Eine angenehme Abwechslung war's, als nicht lange vor Weihnachten der Sniederkorl mit der großen Brille für einige Wochen den Tisch in der Dönze zu seinem Thron machte. Der wußte so nett zu erzählen, wie's auf den anderen Höfen herging, und wurde mit Essen und Trinken hoch geehrt, damit der Lohhof seinen guten Ruf behalte. Die Deerns waren während seiner Anwesenheit sehr fleißig und folgsam. Denn schon mancher hatte er einen Mann verschafft, solche dagegen, die er nicht mochte, hatten die beste Aussicht, sitzenzubleiben. Mutter Lohmann brachte einmal mit Umwegen das Gespräch auf den Dierkshof. Da fing Sniederkorl gleich vom Gretschen an, der er ein Zeugnis Nr. 1 ausstellte.
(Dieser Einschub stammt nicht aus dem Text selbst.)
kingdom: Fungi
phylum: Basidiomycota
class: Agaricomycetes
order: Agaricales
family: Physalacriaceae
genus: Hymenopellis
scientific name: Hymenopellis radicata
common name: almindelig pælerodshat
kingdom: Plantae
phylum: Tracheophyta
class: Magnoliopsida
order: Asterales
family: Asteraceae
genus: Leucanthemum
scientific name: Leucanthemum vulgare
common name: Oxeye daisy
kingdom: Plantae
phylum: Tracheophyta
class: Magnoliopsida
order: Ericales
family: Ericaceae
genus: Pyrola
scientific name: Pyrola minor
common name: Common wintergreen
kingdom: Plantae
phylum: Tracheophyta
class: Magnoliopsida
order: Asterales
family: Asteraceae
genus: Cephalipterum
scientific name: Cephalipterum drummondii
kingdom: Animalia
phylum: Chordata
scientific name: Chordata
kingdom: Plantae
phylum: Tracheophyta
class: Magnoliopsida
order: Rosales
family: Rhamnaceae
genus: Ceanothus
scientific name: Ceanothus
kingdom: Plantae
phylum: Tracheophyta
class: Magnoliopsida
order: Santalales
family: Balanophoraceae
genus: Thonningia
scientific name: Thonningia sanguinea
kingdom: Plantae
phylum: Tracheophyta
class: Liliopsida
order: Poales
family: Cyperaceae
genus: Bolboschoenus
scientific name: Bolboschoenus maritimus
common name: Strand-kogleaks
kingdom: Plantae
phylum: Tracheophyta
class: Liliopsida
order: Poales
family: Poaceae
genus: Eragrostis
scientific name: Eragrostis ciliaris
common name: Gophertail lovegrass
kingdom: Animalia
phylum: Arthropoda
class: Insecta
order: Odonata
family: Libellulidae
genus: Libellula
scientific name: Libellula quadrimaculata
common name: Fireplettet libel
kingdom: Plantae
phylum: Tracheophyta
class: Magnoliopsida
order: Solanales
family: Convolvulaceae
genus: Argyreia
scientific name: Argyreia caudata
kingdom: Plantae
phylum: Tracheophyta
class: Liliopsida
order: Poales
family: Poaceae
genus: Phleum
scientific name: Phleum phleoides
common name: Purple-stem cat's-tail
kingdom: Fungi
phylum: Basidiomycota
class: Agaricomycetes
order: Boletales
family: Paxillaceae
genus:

Nächstens käme er wieder dahin, fügte er hinzu, diskret lächelnd, als wollte er sagen: »Stehe zu Diensten.« Aber einen Auftrag wollte Mutter Lohmann ihm denn doch noch nicht mitgeben.
Als Sniederkorl seinen stolzen Thron verlassen hatte, nahm der kleine krumme Schosterchristoffer auf einem bescheidenen Schemel Platz. Das junge Volk lachte über ihn, weil seine Augen unter den buschigen Brauen weg immer so verwundert in diese närrische Welt hineinschauten. Aber Vater Lohmann hatte ihn gern und hörte ihm aufmerksam zu. Er war in der Bibel gut bewandert und wußte vor allem aus der Offenbarung Johannis genau, wie es in den letzten Zeiten zugehen würde.
Und dann kam das liebe Weihnachtsfest. Lange hatte Hinrich in den tiefverschneiten Loher Büschen gesucht, bis er ein Bäumchen fand, das ihm gefiel. Als die Besucher der Christvesper von Wiechel zurück waren, erstrahlte es im Glanz der Kerzen und im Schmuck der Papierrosen, Zuckerkringel, Äpfel und Nüsse, und die stillfrohe Hausgemeinde sang: »Freue, freue dich, o Christenheit.« Unter dem Tannenbaum stand auch ein armes Häuslingskind, das Lohmanns erst kürzlich zu sich genommen hatten. Es war ein scheues, verschüchtertes Ding; denn es hatte die Mutter langsam hinsiechen und vor drei Wochen schwer sterben sehen, heute abend war in seinen umränderten, trüben Äuglein ein stilles Leuchten, es sah bald auf den Lichterglanz und dann wieder den Großen auf den Mund, wie sie sangen, und bei dem dritten Verse sang es selber mit: »Feue, feue dich, o Tissenheit.« Und so sang es die Festtage über, und die nächsten Wochen, und den ganzen Winter, fast bis Ostern hin, und ersang sich helle Augen und ein fröhliches Herz.
Und keinem im Hause wurde es zuviel, dieses Lied der Freude von den Lippen des kleinen Mädchens. Es paßte zu diesem Winter, in dem nichts das warme Nachleuchten des Weihnachtsfestes störte. Der einsame Hof an der Werle hatte eine stille, frohe Zeit. Die Menschen, die da in der großen Stube um den warmen Ofen saßen, waren miteinander zufrieden, die Eltern mit den Kindern, die Herrschaft mit den Dienstboten und umgekehrt, vor allem waren Vater und Mutter Lohmann darüber glücklich, daß ihr Hinrich sich so gut wieder mit ihnen einlebte. Die Kraftausdrücke, die er vom Kasernenhof und aus der Reitbahn mitgebracht hatte, waren fast ganz verschwunden. Eigentlich merkte man's nur noch an dem militärischen »Jawoll!« und der immer mehr verschießenden Ulanenmütze, daß der Junge jemals etwas anderes gewesen war als Haussohn des Lohhofes.